Interpretive guidance from the Securities and Exchange Commission (SEC) temporarily lets public companies use good faith estimates to adjust for the income tax effects of the Tax Cuts and Jobs Act (TCJA). The Financial Accounting Standards Board (FASB) followed the SEC’s lead and also is allowing private companies to use good faith estimates. But the grace period expires in December. The SEC is advising companies that, once the grace period is over, they should be prepared to comply with the income tax reporting requirements in U.S. Generally Accepted Accounting Principles (GAAP).

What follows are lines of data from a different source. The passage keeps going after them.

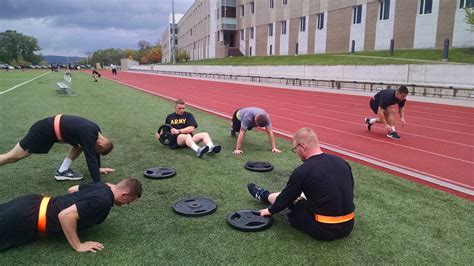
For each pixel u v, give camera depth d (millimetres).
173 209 4141
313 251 3352
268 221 3809
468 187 5359
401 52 27422
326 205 3385
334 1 35719
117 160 6207
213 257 3215
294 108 14172
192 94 19828
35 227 3219
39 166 5738
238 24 55625
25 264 3045
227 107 14242
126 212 4098
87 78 38344
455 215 4242
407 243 3557
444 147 7879
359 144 8094
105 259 3148
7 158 4500
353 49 33469
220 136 8414
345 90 20938
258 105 14992
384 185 5238
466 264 3227
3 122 9781
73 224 3182
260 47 49625
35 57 130625
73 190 3811
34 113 11477
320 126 10305
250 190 4477
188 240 3500
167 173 5406
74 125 4438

Now that the grace period is ending, companies that follow GAAP (whether public or private) may find themselves unprepared if they haven’t yet invested adequate time and resources to understand how the TCJA will affect them.

Tax reporting under GAAP

Under GAAP, companies must adjust deferred tax assets and liabilities for the effect of a change in tax laws or tax rates. On the income statement side, the adjustment is included in income from continuing operations. The guidance applies even in situations in which deferred tax liabilities and assets are related to items presented in other comprehensive income (OCI), such as pension adjustments, gains or losses on cash flow hedges, and foreign currency translation adjustments.

Tax law changes happen frequently, but they usually aren’t as significant as those enacted by the TCJA, which is considered the biggest change to the tax code in 30 years. The effects may be difficult to estimate, especially for companies with global operations and those with significant deferred tax assets and liabilities on their balance sheets.

Customarily, companies that follow GAAP must report the effects of tax law changes when the changes are enacted. The TCJA was signed into law on December 22, 2017, in an atmosphere of unprecedented uncertainty and urgency. Given the scope of the changes, many companies were caught off guard.

SEC and FASB reactions

On the same day that the TCJA was enacted, the SEC issued Staff Accounting Bulletin (SAB) No. 118, Income Tax Accounting Implications of the Tax Cuts and Jobs Act. This guidance has allowed companies to use “reasonable estimates” and “provisional amounts” for some line items for taxes when preparing their fourth-quarter and year-end 2017 financial statements.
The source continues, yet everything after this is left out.